By analyzing serum samples from the subjects, it was found that LINC01271 levels in the serum of osteoporosis were notably decreased compared to healthy individuals (P < 0.001, Fig. 1A). Notably, as shown in Fig. 1B, the ROC curve indicated that LINC01271 could differentiate between healthy individuals and osteoporotic patients, with an AUC of 0.886 (95% CI, 0.832–0.940), and sensitivities and specificities of 87.23% and 87.71%, respectively. Furthermore, serum LINC01271 levels were noticeably upregulated in patients with fragility fracture than the osteoporosis (P < 0.001, Fig. 1C).
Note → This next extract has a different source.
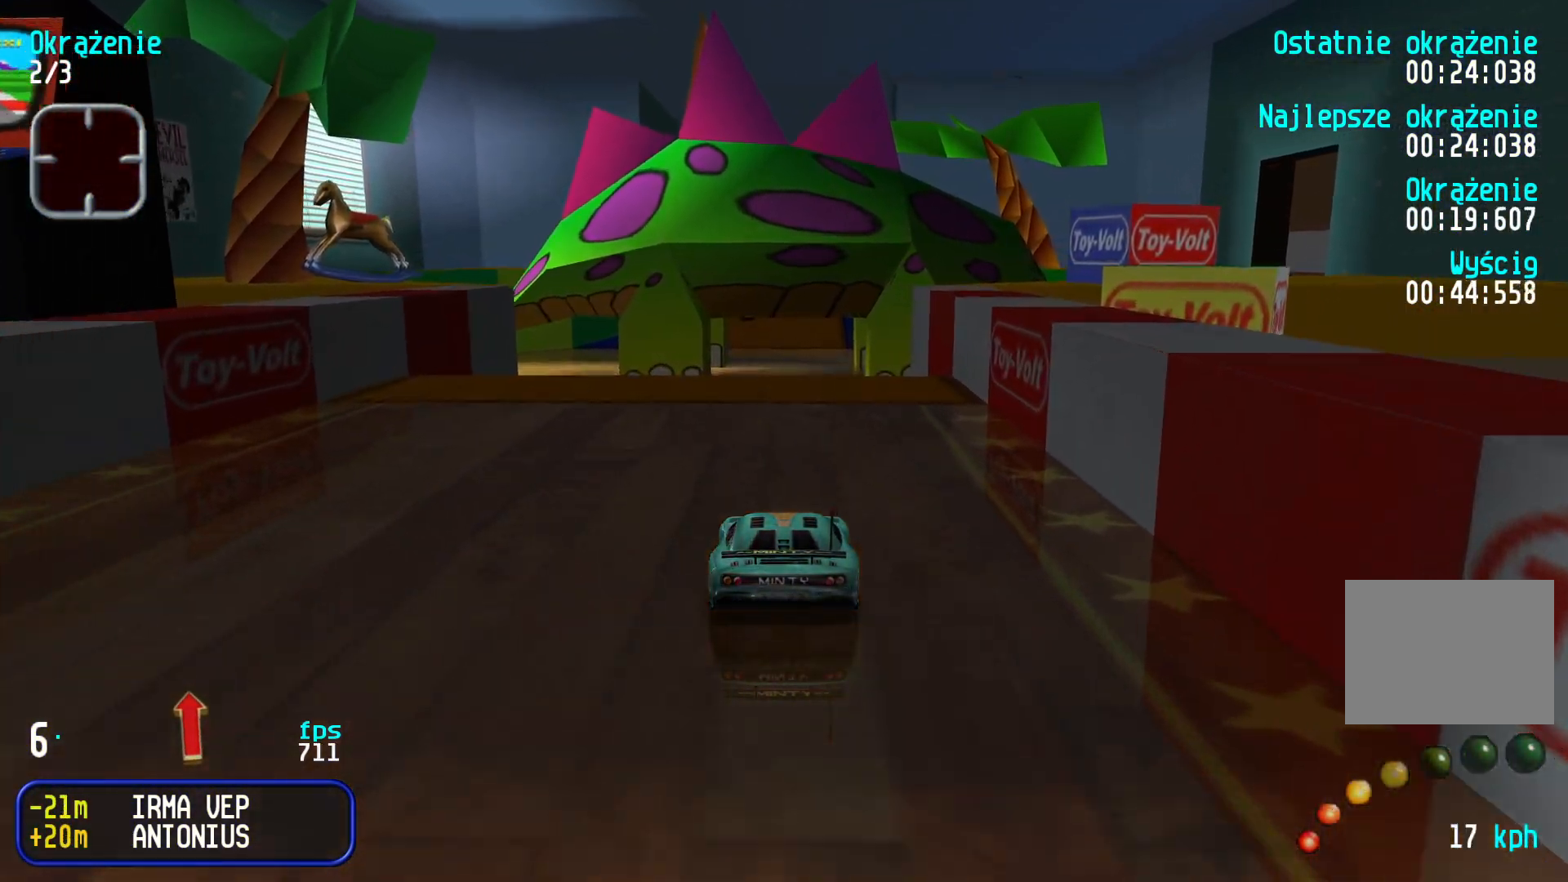
{"keys": ["up"], "events": []}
And LINC01271 levels increased with the healing time of fracture patients (P < 0.05, Fig. 1D).
Expression Levels of LINC01271 in Osteoporosis and Fragility Fracture Patients. (A) Reduced levels of LINC01271 in patients with osteoporosis. (B) ROC curves of LINC01271 in osteoporosis. (C) Reduced levels of LINC01271 in patients with fragility fractures. (D) Increased levels of LINC01271 in patients with fractures with healing time. * P < 0.05, **** P < 0.0001
Expression levels of LINC01271 in osteogenic differentiation of osteoblasts
As shown in Fig. 2A and B, the levels of osteogenic differentiation markers OCN, BSP, RUNX2-related mRNA, and ALP activity in hFOB1.19 cells significantly increased with the duration of osteogenic differentiation (P < 0.01). Meanwhile, LINC01271 levels in the cells exhibited a similar increasing trend with the duration of osteogenic differentiation (P < 0.001, Fig. 2C).
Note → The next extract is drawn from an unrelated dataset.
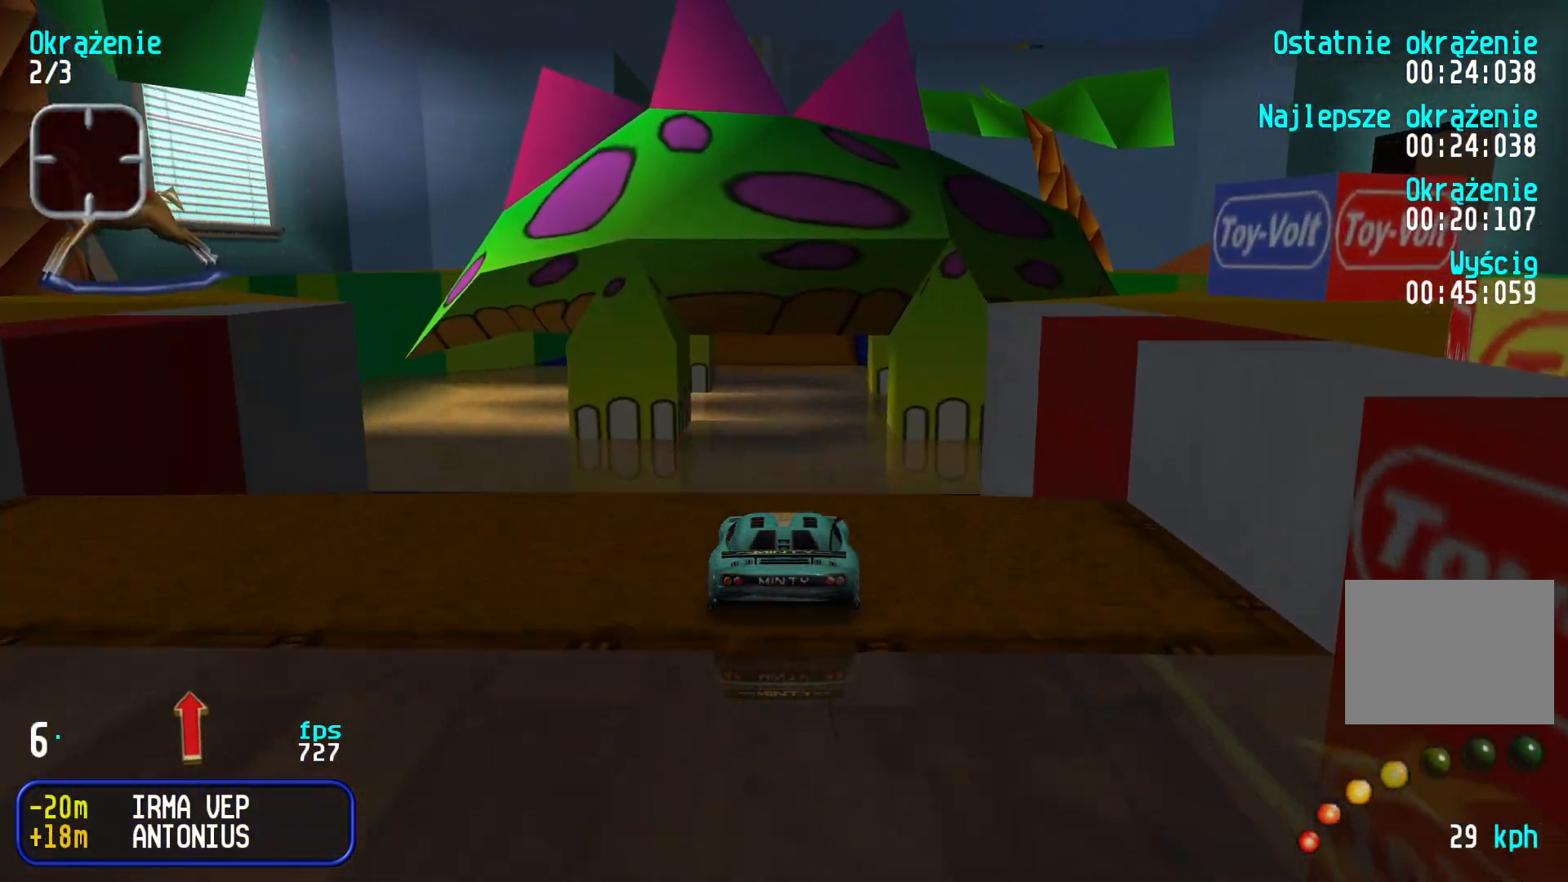
{"keys": ["up"], "events": []}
Expression levels of LINC01271 in osteoblast osteogenic differentiation. ALP activity(A), markers of osteogenic differentiation (OCN, BSP, RUNX2) (B), and LINC01271 levels(C) increased with the duration of osteogenic differentiation. ** P < 0.01, *** P < 0.001, **** P < 0.0001
Effects of LINC01271 on osteoblast proliferation and differentiation
To explore the effects of LINC01271 on the osteogenic process, functional assays were conducted to modulate LINC01271 levels in osteoblasts. Transfection of oe-LINC01271 resulted in increased levels of LINC01271, whereas transfection of si-LINC01271 resulted in decreased levels (P < 0.001, Fig. 3A). Moreover, increasing LINC01271 significantly enhanced cell proliferation, as well as the levels of osteogenic differentiation markers and ALP activity, while the apoptosis rate decreased significantly with the rise in LINC01271 levels (P < 0.01, Fig. 3B-E). Conversely, inhibiting LINC01271 expression resulted in decreased cell proliferation, increased apoptosis, and significantly reduced levels of osteogenic differentiation markers and ALP activity (P < 0.01, Fig. 3B-E).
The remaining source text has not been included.